Becoming a better partner and father - 6 August 2014

The Taupo Violence Intervention Network has used every possible means at their disposal — even mobile ones — to get the word out. The approach draws on strong community support and is reaching new audiences.

It's not OK everywhere

Since 2008, Co-ordinator Gloria Eves has been campaigning against family violence in the Taupo district on behalf of the network. Among the places Taupo residents and visitors see It's not OK messages are:

  • on three mobility taxis that turn campaign slogans into moving billboards
  • in mini booklets in stands at hotels, motels, restaurants, cafes, a cinema, service stations, fast food outlets and the superloo
  • on six billboards on roads leading into Taupo, Turangi and Mangakino
  • on ads played before movies at the cinema Mobility van
  • in ads in community newspapers
  • on community notice boards
  • at stands at community events such as the district council's Our Neighbourhood summer series, Mental Health Awareness Day or child safety days
  • at events such as health and safety seminars run by the council and ACC
  • at library displays alongside the book It's Time We Starting Telling These Stories
  • on a Baches to Beautiful Homes tour that raised funds for the network.

Customising the booklet

The It's not OK Campaign and Tenon Manufacturing Ltd, a wood manufacturing company, contributed funds to print 20,000 copies of a mini booklet on family violence that is small enough to tuck into a shoe or a bra.

Taupo was the first region in the country to customise the booklet with local phone numbers.

"Be a better partner and a better father"

To reach a new audience, Gloria donated the book It's Time We Starting Telling These Stories to nearby Tongariro/Rangipo Prison where It's not OK Champion Vic Tamati also shared his story.

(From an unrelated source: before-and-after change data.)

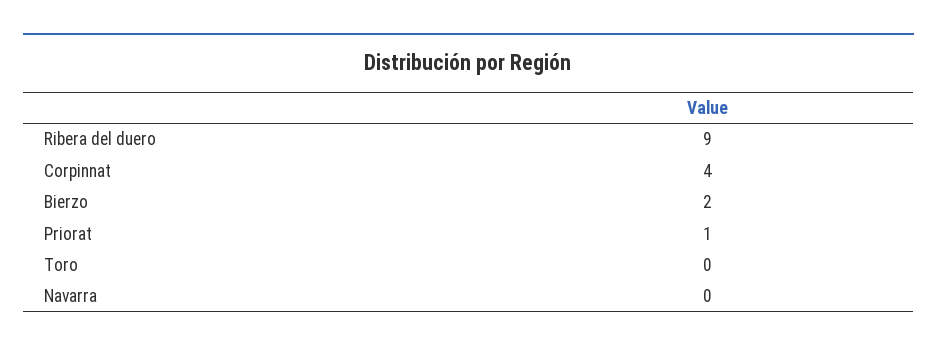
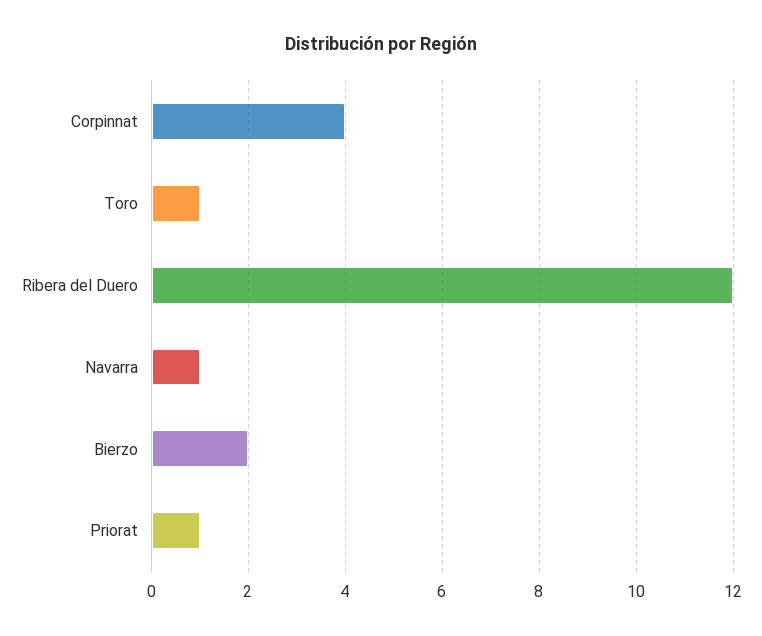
  {
-   "Ribera del duero": 9,
+   "Ribera del duero": 12,
    "Corpinnat": 4,
    "Bierzo": 2,
    "Priorat": 1,
-   "Toro": 0,
+   "Toro": 1,
-   "Navarra": 0
+   "Navarra": 1
  }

Afterwards, one prisoner wrote a letter asking for support to change.

I have been reading a book donated by Taupo Violence Intervention Network and in reading that book I have realised that I have been doing things in my relationship that this book has made me be aware of and that I have suffered from as I was growing up.

I wish to change. I was hoping you could help me or give me information to make the changes in my life so I can be a better partner and better father for my children and have a better future.

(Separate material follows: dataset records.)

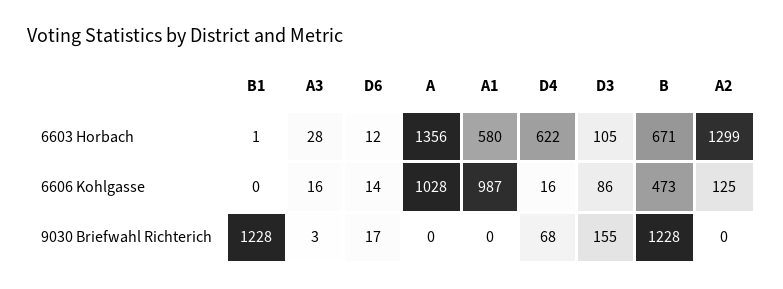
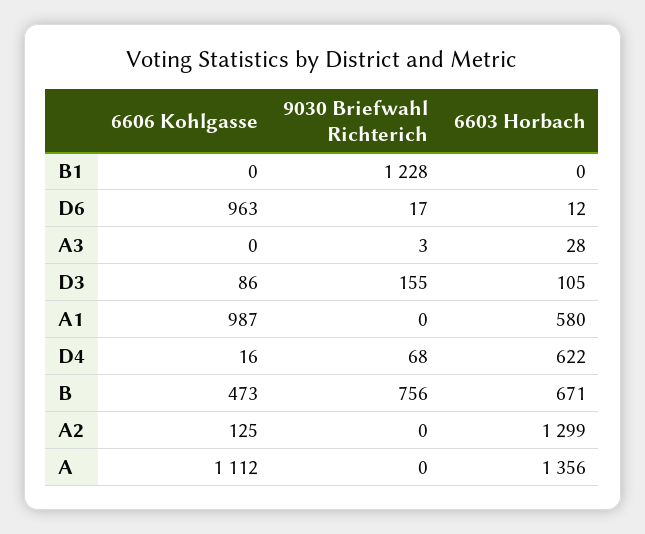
  {
    "B1": {
-     "6603 Horbach": 1,
+     "6603 Horbach": 0,
      "6606 Kohlgasse": 0,
      "9030 Briefwahl Richterich": 1228
    },
    "A3": {
      "6603 Horbach": 28,
-     "6606 Kohlgasse": 16,
+     "6606 Kohlgasse": 0,
      "9030 Briefwahl Richterich": 3
    },
    "D6": {
      "6603 Horbach": 12,
-     "6606 Kohlgasse": 14,
+     "6606 Kohlgasse": 963,
      "9030 Briefwahl Richterich": 17
    },
    "A": {
      "6603 Horbach": 1356,
-     "6606 Kohlgasse": 1028,
+     "6606 Kohlgasse": 1112,
      "9030 Briefwahl Richterich": 0
    },
    "A1": {
      "6603 Horbach": 580,
      "6606 Kohlgasse": 987,
      "9030 Briefwahl Richterich": 0
    },
    "D4": {
      "6603 Horbach": 622,
      "6606 Kohlgasse": 16,
      "9030 Briefwahl Richterich": 68
    },
    "D3": {
      "6603 Horbach": 105,
      "6606 Kohlgasse": 86,
      "9030 Briefwahl Richterich": 155
    },
    "B": {
      "6603 Horbach": 671,
      "6606 Kohlgasse": 473,
-     "9030 Briefwahl Richterich": 1228
+     "9030 Briefwahl Richterich": 756
    },
    "A2": {
      "6603 Horbach": 1299,
      "6606 Kohlgasse": 125,
      "9030 Briefwahl Richterich": 0
    }
  }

On feedback forms, prisoners said they would take part in a stopping violence

Gloria is now exploring opportunities to run a programme at Tongariro/Rangipo Prison.

Building openness

Having a personal insight into family violence or wanting to demonstrate community spirit are the strongest motivators for supporters and sponsors, Gloria says.

"We've had a really good response from people and businesses. For a lot of people in the community it's a way of doing something positive without having to talk explicitly about their own experiences."

Early on, when Gloria set up stands at expos, people used to smile and walk by.

"Now people are actually stopping and asking for information. They'll say, ‘My friend or my mother is in a violent relationship. How can I help them?' I think the community is now more open and willing to engage.

"Sometimes you have to see something eight times before you take it in. We've been lucky to have the nationwide It's not OK Campaign so people see the ads on TV. Then we work at the grass roots to promote the messages that violence is not OK and that it is OK to talk about it."

Even Gloria's own children have adopted the catchphrase "It's not OK" to describe unacceptable behaviour.